Originally posted on my blog, 24 Jun 2025 - see also full PDF (26 pp)
Abstract
The V&V method is a concrete, practical framework which can complement several alignment approaches. Instead of asking a nascent AGI to “do X,” we instruct it to design and rigorously verify a bounded “machine-for-X”. The machine (e.g. an Autonomous Vehicle or a “machine” for curing cancer) is prohibited from uncontrolled self-improvement: Every new version must re-enter the same verification loop. Borrowing from safety-critical industries, the loop couples large-scale, scenario-based simulation with coverage metrics and a safety case that humans can audit. Human operators—supported by transparent evidence—retain veto power over deployment.
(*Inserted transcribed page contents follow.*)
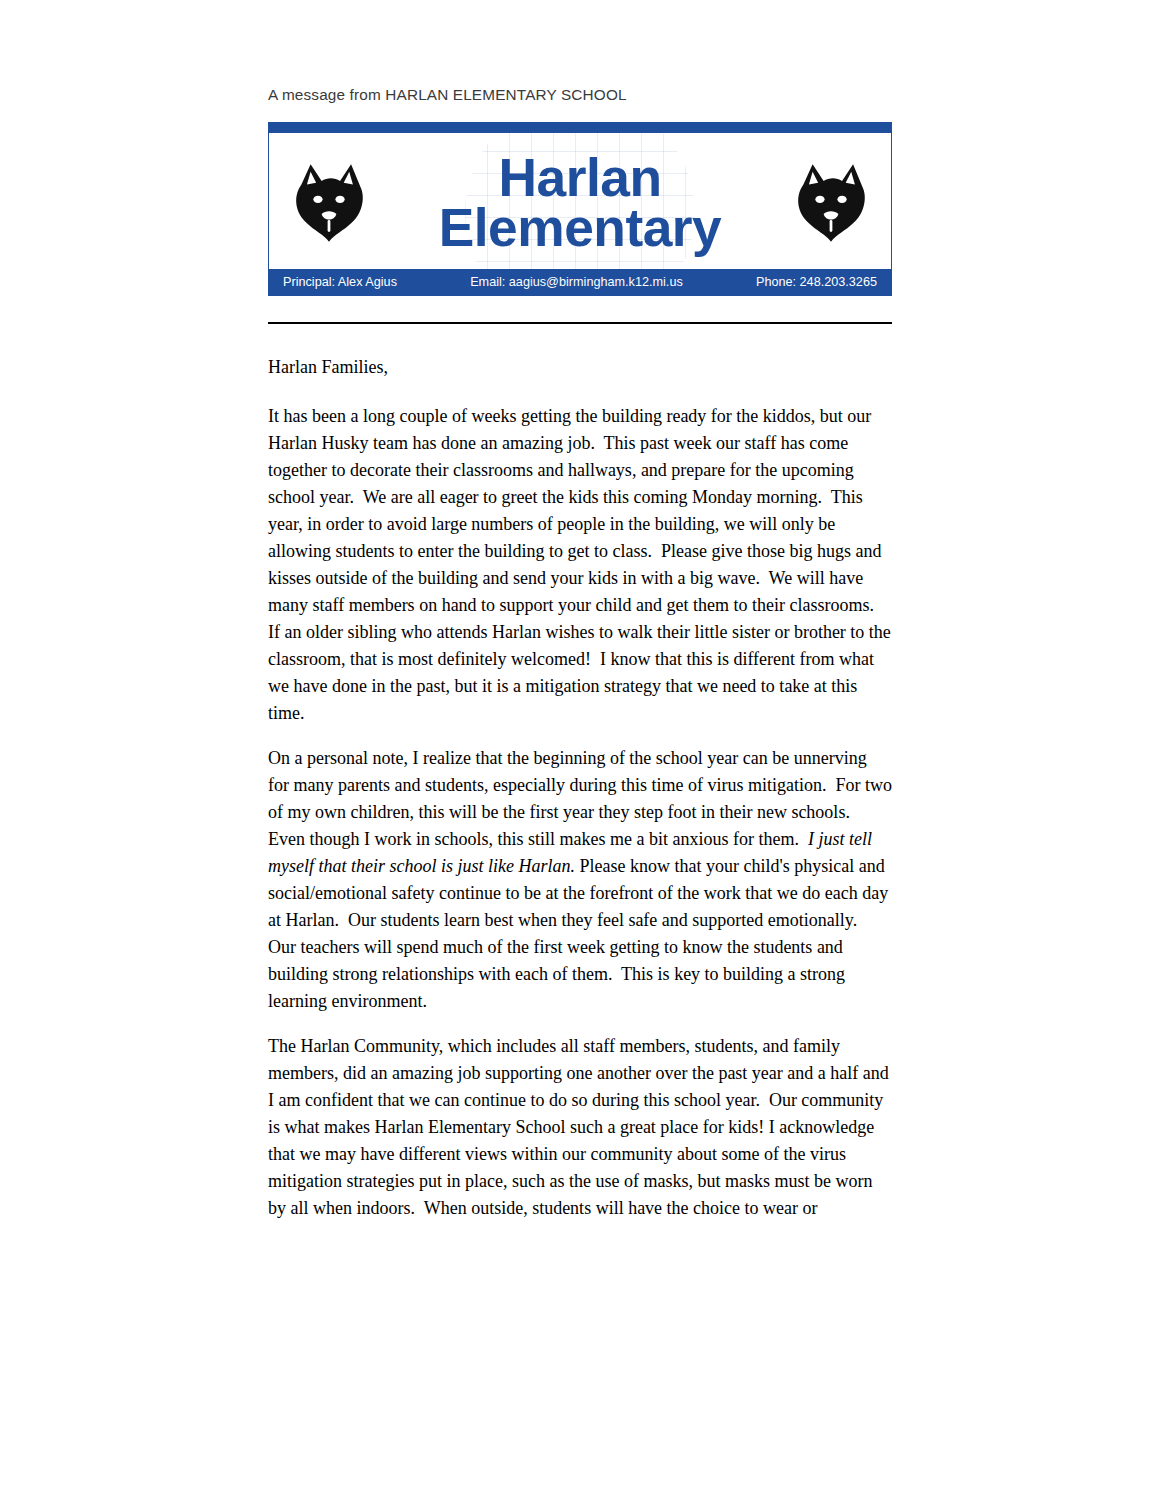A message from HARLAN ELEMENTARY SCHOOL
Harlan
Elementary
Principal: Alex Agius Email: aagius@birmingham.k12.mi.us Phone: 248.203.3265
Harlan Families,
It has been a long couple of weeks getting the building ready for the kiddos, but our Harlan Husky team has done an amazing job. This past week our staff has come together to decorate their classrooms and hallways, and prepare for the upcoming school year. We are all eager to greet the kids this coming Monday morning. This year, in order to avoid large numbers of people in the building, we will only be allowing students to enter the building to get to class. Please give those big hugs and kisses outside of the building and send your kids in with a big wave. We will have many staff members on hand to support your child and get them to their classrooms. If an older sibling who attends Harlan wishes to walk their little sister or brother to the classroom, that is most definitely welcomed! I know that this is different from what we have done in the past, but it is a mitigation strategy that we need to take at this time.
On a personal note, I realize that the beginning of the school year can be unnerving for many parents and students, especially during this time of virus mitigation. For two of my own children, this will be the first year they step foot in their new schools. Even though I work in schools, this still makes me a bit anxious for them. I just tell myself that their school is just like Harlan. Please know that your child's physical and social/emotional safety continue to be at the forefront of the work that we do each day at Harlan. Our students learn best when they feel safe and supported emotionally. Our teachers will spend much of the first week getting to know the students and building strong relationships with each of them. This is key to building a strong learning environment.
The Harlan Community, which includes all staff members, students, and family members, did an amazing job supporting one another over the past year and a half and I am confident that we can continue to do so during this school year. Our community is what makes Harlan Elementary School such a great place for kids! I acknowledge that we may have different views within our community about some of the virus mitigation strategies put in place, such as the use of masks, but masks must be worn by all when indoors. When outside, students will have the choice to wear or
The method proceeds according to the following diagram:
This method is not a silver bullet: it still relies on aligned obedience, incentive structures that deter multi-agent collusion, and tolerates only partial assurance under tight competitive timelines. Yet it complements existing scalable-oversight proposals—bolstering Constitutional AI, IDA and CAIS with holistic system checks—and offers a practical migration path because industries already practice V&V (Verification and Validation) for complex AI today. In the critical years when AGI first appears, the V&V method could buy humanity time, reduce specification gaming, and focus research attention on the remaining hard gaps such as strategic deception and corrigibility.
TL;DR
Ask AGI to build & verify a task-specific, non-self-improving machine
Scenario-based, coverage-driven simulations + safety case give humans transparent evidence
Main contributions: Complements Constitutional AI, improves human efficiency in Scalable Oversight, handles “simpler” reward hacking systematically, bolsters IDA and CAIS
Works today in Autonomous Vehicles. Scales with smarter “AI workers”
Limits: Needs aligned obedience & anti-collusion incentives
About the author
Yoav Hollander led the creation of three V&V standards (IEEE 1647 “e”, Accellera PSS, ASAM OpenSCENARIO DSL) and is now trying to connect some of these ideas with AGI safety.
Got several variants of the following question: “You say you have no solution for scheming, which could make the V&V method unworkable. Why do you then claim it is a practical method?”
Here is my answer: Scheming could in theory break any oversight method, but the V&V method does make several anti-scheming contributions:
(1) Its scenario-based, coverage-driven tests flush out most specification gaming tricks (a milder form of reward hacking) automatically, essentially treating them as bugs (see § 4.2) (2) It plugs into other frameworks—e.g. in CAI it supplies the “external reality check” that prevents model-collapse (see § 3.1). (3) Because every run produces a human-auditable safety-case and logged sim traces, and because it is easy to request virtual sims of new scenarios, spot-audits are cheap—giving schemers a constant risk of exposure. (4) These spot-audits can make various anti-collusion approaches (like whistle-blower, rotation and diversity) more effective.
That is why I still call it a practical layer, even while we attack scheming head-on elsewhere. Would love to hear opinions about these points.